Anatoly Chubais claimed during a visit to Yerevan that exports of Armenian electricity to neighboring Azerbaijan and Turkey are possible without a quick settlement of the Karabakh conflict. “Just because there are political problems one can decide to freeze everything and wait until they are resolved. But one can also do the opposite,” he told journalists after talks with Prime Minister Andranik Markarian. “We support the latter option.”

Markarian echoed the comments, reiterating his government’s view that Armenia and Azerbaijan can resume economic cooperation before a Karabakh settlement. Azerbaijan, however, has repeatedly ruled that out.

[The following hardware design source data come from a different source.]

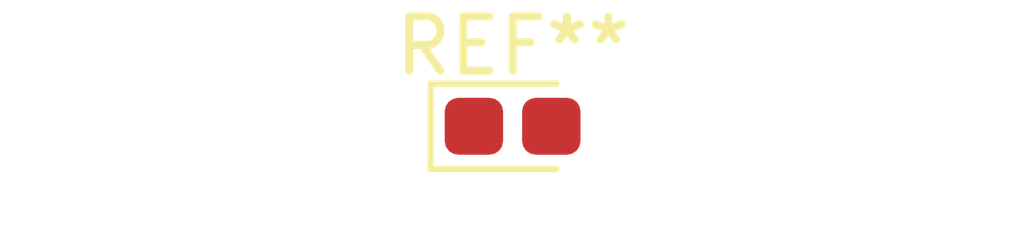
<source format=kicad_pcb>
(kicad_pcb (version 20211014) (generator pcbnew)

  (general
    (thickness 1.6)
  )

  (paper "A4")
  (layers
    (0 "F.Cu" signal)
    (31 "B.Cu" signal)
    (32 "B.Adhes" user "B.Adhesive")
    (33 "F.Adhes" user "F.Adhesive")
    (34 "B.Paste" user)
    (35 "F.Paste" user)
    (36 "B.SilkS" user "B.Silkscreen")
    (37 "F.SilkS" user "F.Silkscreen")
    (38 "B.Mask" user)
    (39 "F.Mask" user)
    (40 "Dwgs.User" user "User.Drawings")
    (41 "Cmts.User" user "User.Comments")
    (42 "Eco1.User" user "User.Eco1")
    (43 "Eco2.User" user "User.Eco2")
    (44 "Edge.Cuts" user)
    (45 "Margin" user)
    (46 "B.CrtYd" user "B.Courtyard")
    (47 "F.CrtYd" user "F.Courtyard")
    (48 "B.Fab" user)
    (49 "F.Fab" user)
    (50 "User.1" user)
    (51 "User.2" user)
    (52 "User.3" user)
    (53 "User.4" user)
    (54 "User.5" user)
    (55 "User.6" user)
    (56 "User.7" user)
    (57 "User.8" user)
    (58 "User.9" user)
  )

  (setup
    (pad_to_mask_clearance 0)
    (pcbplotparams
      (layerselection 0x00010fc_ffffffff)
      (disableapertmacros false)
      (usegerberextensions false)
      (usegerberattributes true)
      (usegerberadvancedattributes true)
      (creategerberjobfile true)
      (svguseinch false)
      (svgprecision 6)
      (excludeedgelayer true)
      (plotframeref false)
      (viasonmask false)
      (mode 1)
      (useauxorigin false)
      (hpglpennumber 1)
      (hpglpenspeed 20)
      (hpglpendiameter 15.000000)
      (dxfpolygonmode true)
      (dxfimperialunits true)
      (dxfusepcbnewfont true)
      (psnegative false)
      (psa4output false)
      (plotreference true)
      (plotvalue true)
      (plotinvisibletext false)
      (sketchpadsonfab false)
      (subtractmaskfromsilk false)
      (outputformat 1)
      (mirror false)
      (drillshape 1)
      (scaleselection 1)
      (outputdirectory "")
    )
  )

  (net 0 "")

  (footprint "Capacitor_Tantalum_SMD:CP_EIA-1608-08_AVX-J" (layer "F.Cu") (at 241.3 55.88))

)

</source>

Nevertheless, Chubais sounded optimistic about his power giant’s ability to break the ice now that it is aggressively expanding across the former Soviet Union. He announced that UES will soon lease and repair Armenia’s idle high-voltage transmission lines leading to Azerbaijan and Turkey. UES, he continued, has also “serious plans” with regard to Turkey where it will soon take part in a bidding for low-voltage power grids. Success of the UES takeover bid will pave the way for exports of Armenia’s power surplus to Turkey, Chubais added.

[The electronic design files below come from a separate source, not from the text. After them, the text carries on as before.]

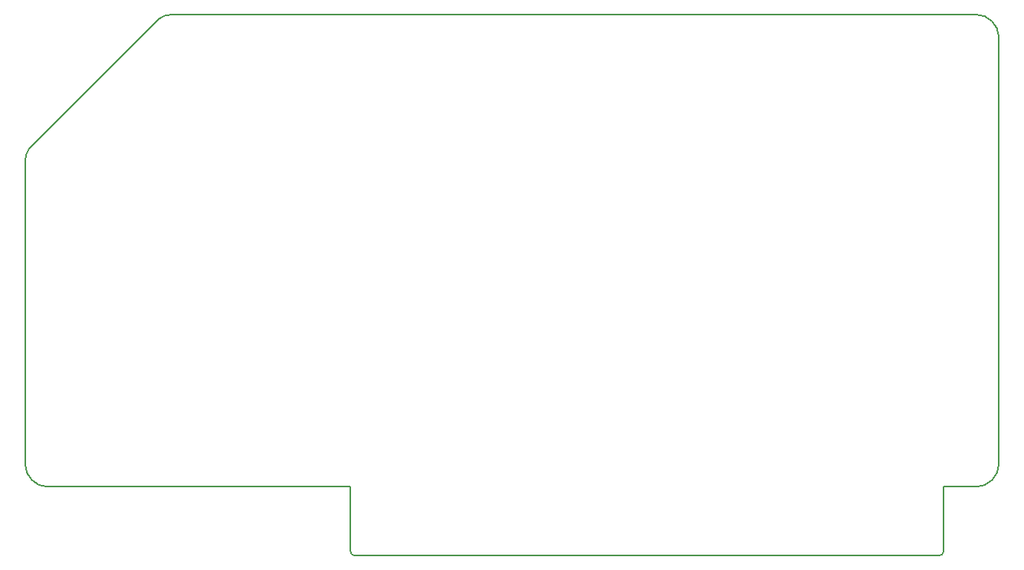
<source format=gm1>
G04 #@! TF.GenerationSoftware,KiCad,Pcbnew,(5.1.2-1)-1*
G04 #@! TF.CreationDate,2019-07-29T21:02:17-04:00*
G04 #@! TF.ProjectId,Mouserial,4d6f7573-6572-4696-916c-2e6b69636164,rev?*
G04 #@! TF.SameCoordinates,Original*
G04 #@! TF.FileFunction,Profile,NP*
%FSLAX46Y46*%
G04 Gerber Fmt 4.6, Leading zero omitted, Abs format (unit mm)*
G04 Created by KiCad (PCBNEW (5.1.2-1)-1) date 2019-07-29 21:02:17*
%MOMM*%
%LPD*%
G04 APERTURE LIST*
%ADD10C,0.150000*%
G04 APERTURE END LIST*
D10*
X52705000Y-80391000D02*
G75*
G02X54229000Y-79883000I1524000J-2032000D01*
G01*
X38481001Y-94614999D02*
G75*
G03X37973000Y-96139000I2031999J-1524001D01*
G01*
X52705000Y-80391000D02*
X38481000Y-94615000D01*
X143002000Y-79883000D02*
G75*
G02X145542000Y-82423000I0J-2540000D01*
G01*
X145542000Y-129540000D02*
G75*
G02X143002000Y-132080000I-2540000J0D01*
G01*
X139446000Y-132080000D02*
X139446000Y-139192000D01*
X143002000Y-132080000D02*
X139446000Y-132080000D01*
X40513000Y-132080000D02*
G75*
G02X37973000Y-129540000I0J2540000D01*
G01*
X37973000Y-129540000D02*
X37973000Y-96139000D01*
X73914000Y-132080000D02*
X73914000Y-139192000D01*
X139446000Y-139192000D02*
G75*
G02X138938000Y-139700000I-508000J0D01*
G01*
X74422000Y-139700000D02*
G75*
G02X73914000Y-139192000I0J508000D01*
G01*
X143002000Y-79883000D02*
X54229000Y-79883000D01*
X145542000Y-129540000D02*
X145542000Y-82423000D01*
X40513000Y-132080000D02*
X73914000Y-132080000D01*
X138938000Y-139700000D02*
X74422000Y-139700000D01*
M02*

</source>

That has not been possible so far due to Ankara’s decision in 1993 to close the Turkish-Armenian border out of solidarity with Azerbaijan. Chubais’s deputy, Andrei Rapoport, indicated in Yerevan last month that UES may deliver Armenian electricity to Turkey via Georgia where the Russian company gained a foothold this summer with an unexpected purchase of the power distribution network in the capital Tbilisi.

Chubais, who met with President Robert Kocharian and Defense Minister Serzh Sarkisian later in the day, announced that Armenia will soon be incorporated into a Russian-led single energy supplies network that comprises ten ex-Soviet states, including Azerbaijan and Georgia. The power scheme is seen by many as a key instrument in Moscow’s drive to reassert its influence in its former satellites.

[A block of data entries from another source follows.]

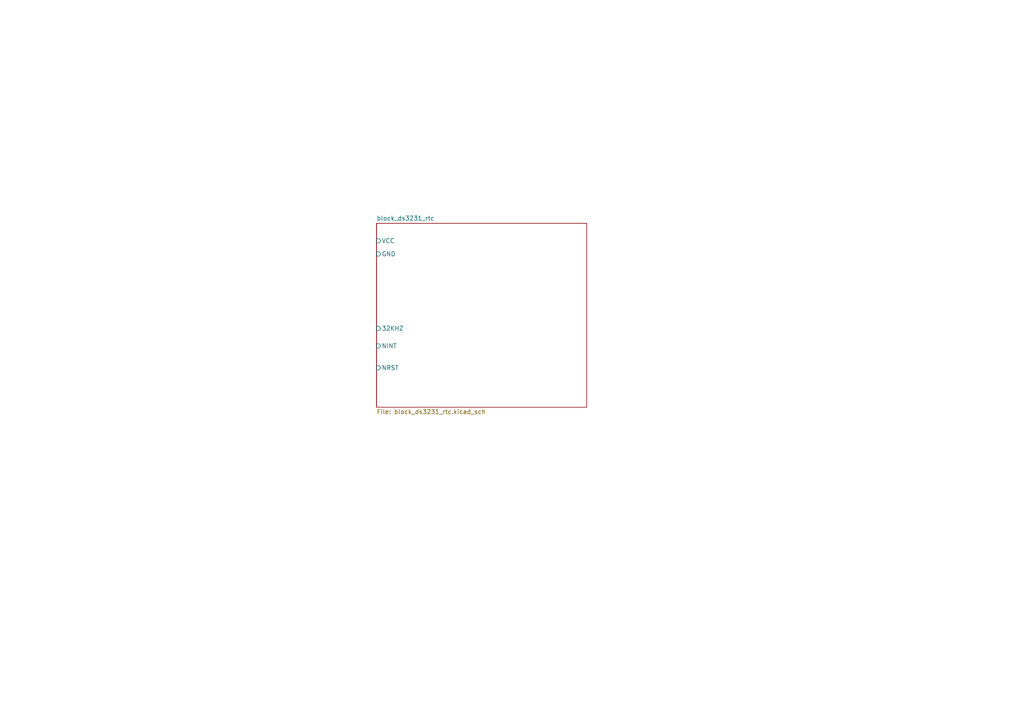
<source format=kicad_sch>
(kicad_sch
	(version 20250114)
	(generator "eeschema")
	(generator_version "9.0")
	(uuid "2bca7139-9750-4f0a-8cae-c77d5e9ee787")
	(paper "A4")
	(lib_symbols)
	(sheet
		(at 109.22 64.77)
		(size 60.96 53.34)
		(exclude_from_sim no)
		(in_bom yes)
		(on_board yes)
		(dnp no)
		(fields_autoplaced yes)
		(stroke
			(width 0.1524)
			(type solid)
		)
		(fill
			(color 0 0 0 0.0000)
		)
		(uuid "2158ea61-c96a-4c98-b294-c4fdff84ada6")
		(property "Sheetname" "block_ds3231_rtc"
			(at 109.22 64.0584 0)
			(effects
				(font
					(size 1.27 1.27)
				)
				(justify left bottom)
			)
		)
		(property "Sheetfile" "block_ds3231_rtc.kicad_sch"
			(at 109.22 118.6946 0)
			(effects
				(font
					(size 1.27 1.27)
				)
				(justify left top)
			)
		)
		(pin "32KHZ" input
			(at 109.22 95.25 180)
			(uuid "3ea5249c-c236-4652-bc4d-4a2bf68b0813")
			(effects
				(font
					(size 1.27 1.27)
				)
				(justify left)
			)
		)
		(pin "GND" input
			(at 109.22 73.66 180)
			(uuid "04f7d26d-6dcf-4976-bdcc-4b8b99a3e4a1")
			(effects
				(font
					(size 1.27 1.27)
				)
				(justify left)
			)
		)
		(pin "NINT" input
			(at 109.22 100.33 180)
			(uuid "50385c6f-ffc1-4f5b-8449-65ba8ab81e44")
			(effects
				(font
					(size 1.27 1.27)
				)
				(justify left)
			)
		)
		(pin "NRST" input
			(at 109.22 106.68 180)
			(uuid "87de07ff-9aa5-4311-9c29-5cb95af70654")
			(effects
				(font
					(size 1.27 1.27)
				)
				(justify left)
			)
		)
		(pin "VCC" input
			(at 109.22 69.85 180)
			(uuid "8d91b71a-e81e-42f9-a71c-90279182d4ce")
			(effects
				(font
					(size 1.27 1.27)
				)
				(justify left)
			)
		)
		(instances
			(project "ds3231_rtc"
				(path "/2bca7139-9750-4f0a-8cae-c77d5e9ee787"
					(page "2")
				)
			)
		)
	)
	(sheet_instances
		(path "/"
			(page "1")
		)
	)
	(embedded_fonts no)
)

</source>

That strategy was underscored by a series of equities-for-debt Russian-Armenian agreements that have made UES the de facto master of Armenia’s cash-strapped energy sector. UES was awarded ownership of Armenia’s largest thermal power plant as a result of the first such deal sealed last year.

It subsequently became the owner of five Armenian hydro-electric plants and took over the five-year management of the strategic nuclear power station at Metsamor in return for repaying the latter’s $40 million debt to Russian nuclear suppliers. The takeover was formalized by the two sides on September 18.

Chubais, who remains one of Russia’s most controversial figures for his pivotal role in the Russian privatization of the 1990s, denied that the energy deals gave Moscow an economic stranglehold on its main Caucasus ally. He said UES will make badly needed investments in Armenia, make its power supplies more reliable and ensure sales of its energy to third countries. But he would not say how much the Russians intend to invest in its Armenian facilities.